Task details: Lines to restate from the data below: from the one containing "508px; top: 212px;" to the one containing "position:absolute; box-sizing:border-box; border:3px", both included. Give them again exactly, and only them.
Exercise materials Block Start
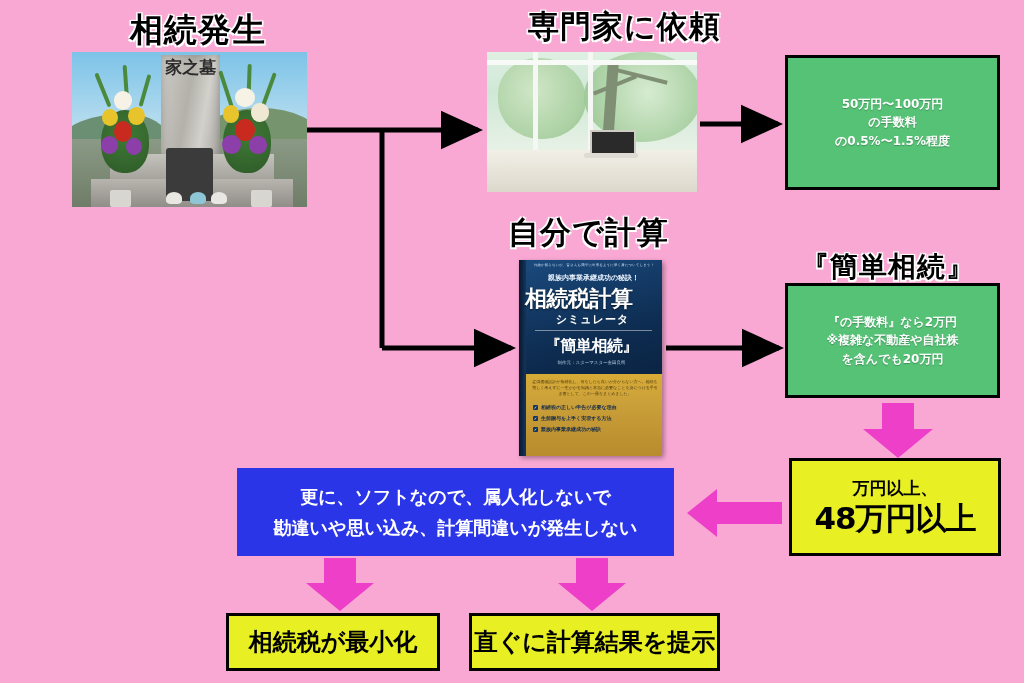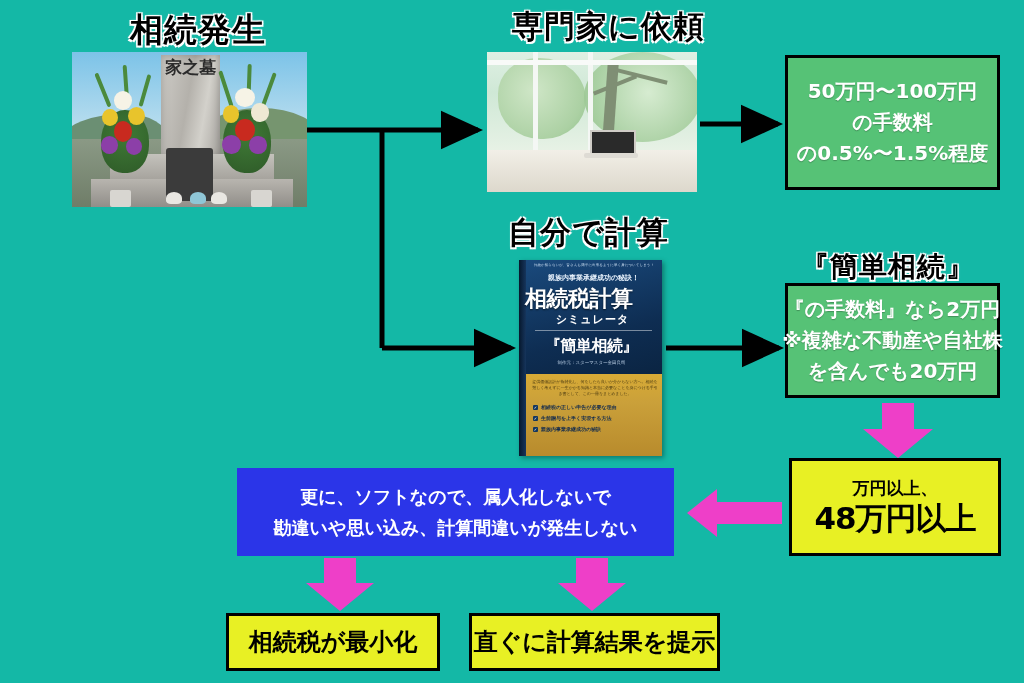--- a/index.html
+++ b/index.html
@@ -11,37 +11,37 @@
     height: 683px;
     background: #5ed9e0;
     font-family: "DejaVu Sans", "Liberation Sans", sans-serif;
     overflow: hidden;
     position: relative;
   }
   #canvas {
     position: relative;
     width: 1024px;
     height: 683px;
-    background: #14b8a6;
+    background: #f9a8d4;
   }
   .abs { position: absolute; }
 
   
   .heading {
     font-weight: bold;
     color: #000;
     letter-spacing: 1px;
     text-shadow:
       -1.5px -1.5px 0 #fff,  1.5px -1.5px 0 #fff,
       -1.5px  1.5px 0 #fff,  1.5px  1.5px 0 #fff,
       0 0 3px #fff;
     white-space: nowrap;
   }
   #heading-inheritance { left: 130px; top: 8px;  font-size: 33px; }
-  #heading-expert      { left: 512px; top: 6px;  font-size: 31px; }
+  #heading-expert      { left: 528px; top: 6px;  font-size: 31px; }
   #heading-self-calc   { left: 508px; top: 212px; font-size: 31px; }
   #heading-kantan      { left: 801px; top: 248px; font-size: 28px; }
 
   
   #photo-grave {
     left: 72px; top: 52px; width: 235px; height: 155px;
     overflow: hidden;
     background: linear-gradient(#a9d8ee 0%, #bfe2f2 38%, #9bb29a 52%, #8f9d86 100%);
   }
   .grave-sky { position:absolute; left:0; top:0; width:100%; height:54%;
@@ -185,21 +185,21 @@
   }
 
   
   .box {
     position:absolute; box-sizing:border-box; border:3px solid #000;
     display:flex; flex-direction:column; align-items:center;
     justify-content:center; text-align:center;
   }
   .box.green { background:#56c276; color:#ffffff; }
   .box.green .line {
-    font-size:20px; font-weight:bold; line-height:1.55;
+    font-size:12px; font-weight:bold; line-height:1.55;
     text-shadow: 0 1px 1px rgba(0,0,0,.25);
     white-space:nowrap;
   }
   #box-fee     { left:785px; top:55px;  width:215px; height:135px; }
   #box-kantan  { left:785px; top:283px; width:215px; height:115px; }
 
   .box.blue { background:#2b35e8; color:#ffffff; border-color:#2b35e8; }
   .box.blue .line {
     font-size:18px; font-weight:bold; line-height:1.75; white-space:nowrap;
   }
Exercise materials Block End
Exercise materials Block Start
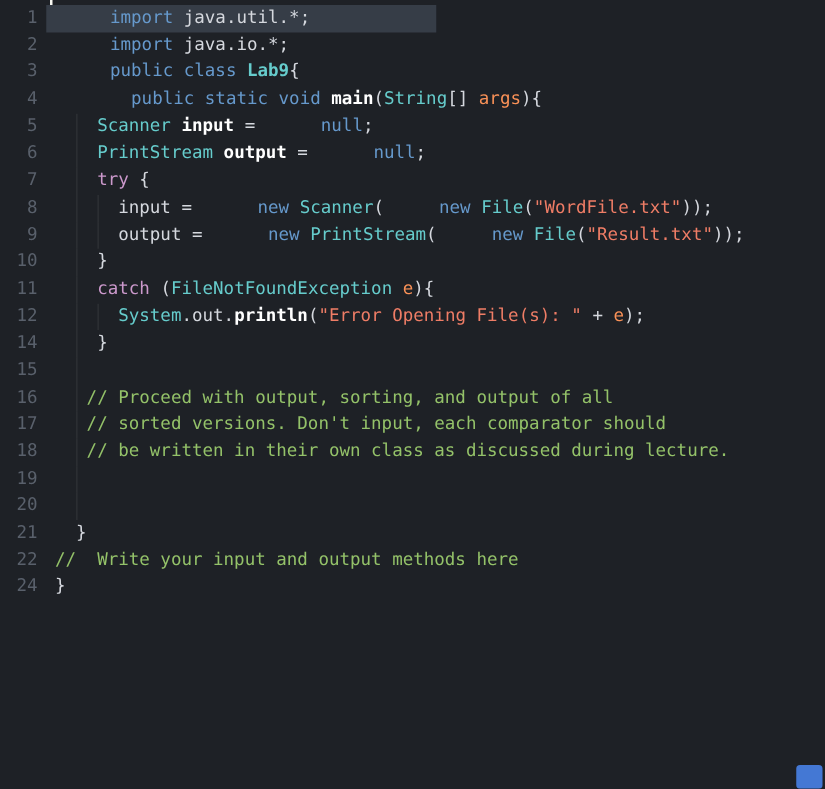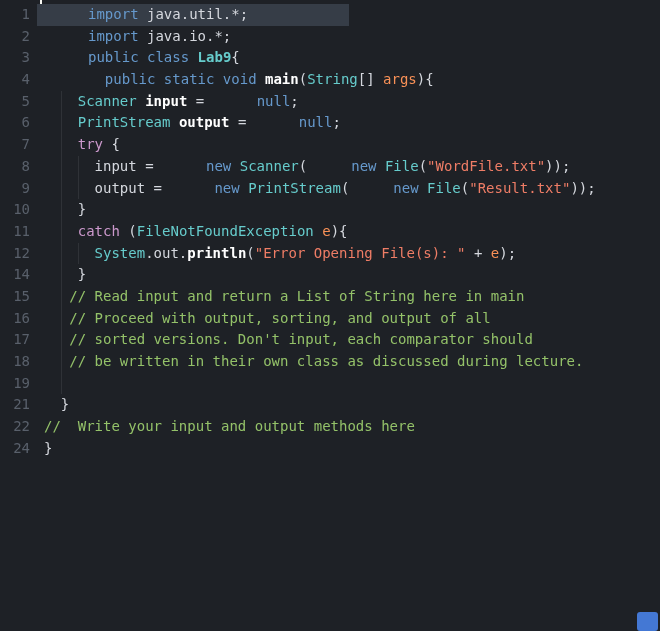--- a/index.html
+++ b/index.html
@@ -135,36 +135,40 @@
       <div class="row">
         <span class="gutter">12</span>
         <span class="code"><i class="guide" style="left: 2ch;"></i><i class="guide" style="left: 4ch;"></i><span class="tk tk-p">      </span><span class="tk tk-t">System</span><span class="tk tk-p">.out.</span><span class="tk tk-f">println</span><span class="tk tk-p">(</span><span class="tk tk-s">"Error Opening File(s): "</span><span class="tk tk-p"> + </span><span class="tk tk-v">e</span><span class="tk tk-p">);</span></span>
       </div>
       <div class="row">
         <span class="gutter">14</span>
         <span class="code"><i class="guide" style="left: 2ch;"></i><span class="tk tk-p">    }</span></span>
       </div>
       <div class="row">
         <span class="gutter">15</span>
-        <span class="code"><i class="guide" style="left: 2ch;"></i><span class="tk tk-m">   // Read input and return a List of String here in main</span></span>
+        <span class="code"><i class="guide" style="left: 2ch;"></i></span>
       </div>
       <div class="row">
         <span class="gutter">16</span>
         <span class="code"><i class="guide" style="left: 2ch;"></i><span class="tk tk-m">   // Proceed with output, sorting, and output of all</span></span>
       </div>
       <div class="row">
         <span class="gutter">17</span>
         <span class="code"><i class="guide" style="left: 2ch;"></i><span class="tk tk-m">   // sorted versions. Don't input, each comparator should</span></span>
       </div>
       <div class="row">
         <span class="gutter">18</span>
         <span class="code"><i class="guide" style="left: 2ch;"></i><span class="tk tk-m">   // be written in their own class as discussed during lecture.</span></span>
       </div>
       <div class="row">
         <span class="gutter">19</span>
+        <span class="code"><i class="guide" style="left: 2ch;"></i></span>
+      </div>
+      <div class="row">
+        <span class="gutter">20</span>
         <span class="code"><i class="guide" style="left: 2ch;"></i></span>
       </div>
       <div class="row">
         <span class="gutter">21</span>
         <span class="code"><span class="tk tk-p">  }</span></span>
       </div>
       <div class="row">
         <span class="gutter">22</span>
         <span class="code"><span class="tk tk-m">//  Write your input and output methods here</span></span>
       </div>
Exercise materials Block End
Expected output:
   #heading-self-calc   { left: 508px; top: 212px; font-size: 31px; }
   #heading-kantan      { left: 801px; top: 248px; font-size: 28px; }
 
   
   #photo-grave {
     left: 72px; top: 52px; width: 235px; height: 155px;
     overflow: hidden;
     background: linear-gradient(#a9d8ee 0%, #bfe2f2 38%, #9bb29a 52%, #8f9d86 100%);
   }
   .grave-sky { position:absolute; left:0; top:0; width:100%; height:54%;
@@ -185,21 +185,21 @@
   }
 
   
   .box {
     position:absolute; box-sizing:border-box; border:3px solid #000;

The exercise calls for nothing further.